Crisis a valuable lesson

Published in The Australian (Sydney), 26 December 2008

WHEN Lehman Brothers went bankrupt and sent its employees home in September, someone in the firm’s London offices had a sense of humour and played an old R.E.M. song through the internal speaker system. It’s the End of the World as We Know It, the bankers heard as they packed their belongings into brown cardboard boxes. It was the swan song to an era in which many saw financial institutions such as Lehman as the masters of the universe.

In the weeks after Lehman’s collapse, the world’s stock markets went into free fall, whole countries were driven to the brink of insolvency and currencies went on roller-coaster rides. I couldn’t help but wonder what the playlist would be on the entire soundtrack to these events. For investors, there would have been Meat Loaf’s Life is a Lemon and I Want My Money Back. Stockbrokers could have swapped their Armani suits for ankle-length denim jackets and rocked out to John Farnham’s Take the Pressure Down, while governments across the world would have rummaged through their LP collections to find Billy Joel’s We Didn’t Start the Fire.

It’s definitely not the time for power ballads or love songs. As nearly all developed economies have entered recession, it does feel like the end of the world. Most pundits agree the global economy will never be the same.

There is little consensus on what will follow from the crisis. The only thing that seems certain is that we won’t return to some of the practices of the past. But is this a bad thing? And does the economic turmoil mean the end of capitalism?

Reports about the death of capitalism are nothing new but, to paraphrase Mark Twain, they have always been greatly exaggerated. In the archives of any newspaper for the past 200 years there are many pre-emptive obituaries for the free market.

They were issued during the American railroad panics of the late 19th century, the Depression in the 1930s, the oil shocks of the ’70s and the stock market crash on Black Monday 1987. These are only the most famous crises. Each time, the prophets of doom proclaimed that, this time, it really was the end of capitalism.

These forecasts had far less life in them than the markets they pronounced dead. Markets have shown remarkable resilience and keep bouncing back. Despite their flaws, they have consistently turned out to be the best way to co-ordinate economic activity. They aren’t perfect, but what is? It was Belinda Carlisle who promised that Heaven is a Place on Earth, not free-market economists.

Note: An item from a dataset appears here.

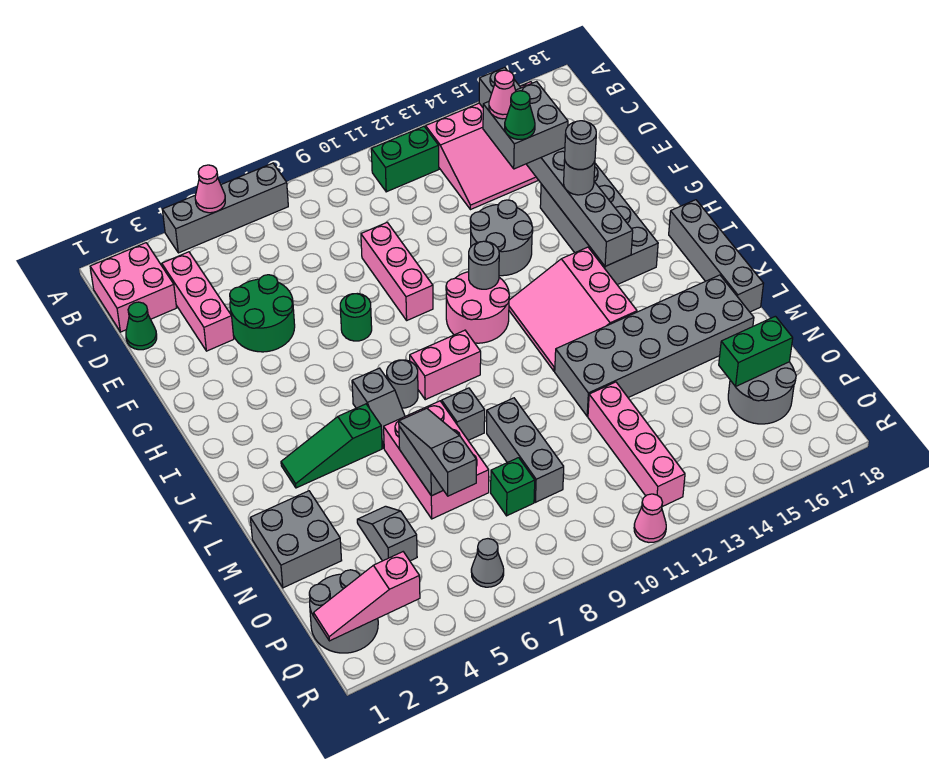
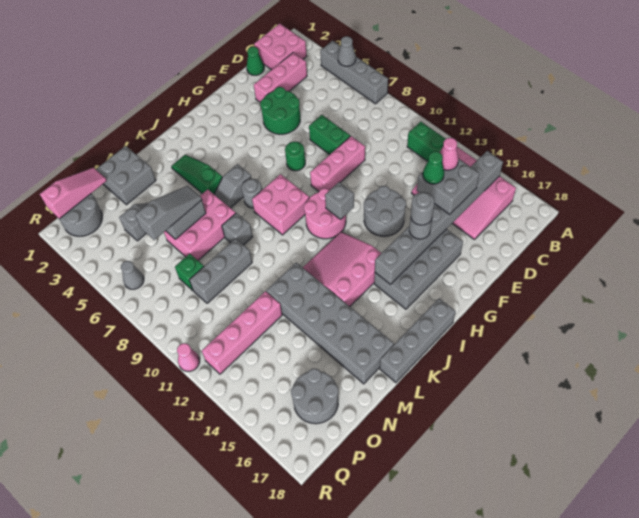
pink 1x1 cone [195,165,225,213] -> grey 1x1 cone [338,36,356,66]
grey 1x1 round brick [469,241,499,289] -> grey 1x1 brick [325,182,354,219]
pink 1x2 brick [410,330,481,400] -> pink 2x2 brick [252,174,309,235]
green 1x2 brick [719,316,793,387] -> green 1x2 brick moved to [309,115,350,155]
pink 1x3 slope [314,552,420,641] -> pink 1x3 slope turned to [40,168,107,219]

We also can be optimistic about the future of markets and capitalism because these systems and their participants have the ability to learn. It does not mean that mistakes will never be repeated but markets can and do change when a crisis befalls them.

So what lessons does this crisis teach? The answer lies at the beginning of the US housing boom that preceded the crash now rocking the world economy. Property prices in the US rose steeply for numerous reasons. The Clinton and Bush administrations promoted home ownership for people who couldn’t really afford it. Banks were ready to give those people mortgages. Low interest rates that made repayments on super-sized loans appear manageable enticed even more borrowers. The housing market these factors created, and the vast indebtedness they supported, rested on one crucial assumption: that house prices would keep rising indefinitely.

As Herb Stein, a former economic adviser to Richard Nixon, once put it: “If something cannot go on forever, it won’t.” Rising house prices had become the economic equivalent of a perpetual motion machine. Unfortunately, in the real world there is no such thing. What went up had to come down. Falling house prices revealed how dependent the US economy had become on its property market. It was so dependent, in fact, that it had eroded private savings completely. Even worse, it had diverted investment capital from other, more productive uses into overvalued housing stock.

The crisis demonstrated what happens when banks and consumers put misplaced faith in economic perpetual motion machines. It was always an illusion that society could become ever more prosperous simply by pouring its resources into property development. Painful as the economic readjustment will be, it is nevertheless necessary to lead us back to more sustainable ways of creating wealth.

The low interest, no deposit, government-subsidised housing excesses of the past are history. But if we have understood why this model failed, we will have learned a painful but valuable lesson. And despite the present turmoil, markets remain the best mechanism we know for creating wealth. This is not the end of prosperity. It’s the end of the world as we know it, as R.E.M. sang, and I feel fine.